# ASSIGNMENT:
Return all lines of the listing below that carry the word "Unit".

# DATA TO USE:
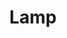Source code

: ---
title: Lamp
tags: ["lamp", "light", "illumination", "lighting", "interior", "decoration", "brightness"]
icon: lamp
svg: '<svg xmlns="http://www.w3.org/2000/svg" width="24" height="24" fill="none" viewBox="0 0 24 24" stroke-width="1.5" stroke-linecap="round" stroke-linejoin="round" stroke="currentColor"><path d="M12 21V11m0 10H9m3 0h3m3-10-2.513-6.702A2 2 0 0 0 13.614 3h-3.228a2 2 0 0 0-1.873 1.298L6 11h12Z"/></svg>'
---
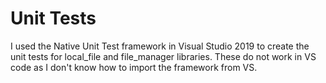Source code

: 
# Unit Tests

I used the Native Unit Test framework in Visual Studio 2019 to create the unit tests for local_file and file_manager libraries. These do not work in VS code as I don't know how to import the framework from VS.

# RESULT FOR THIS EXERCISE:
# Unit Tests
I used the Native Unit Test framework in Visual Studio 2019 to create the unit tests for local_file and file_manager libraries. These do not work in VS code as I don't know how to import the framework from VS.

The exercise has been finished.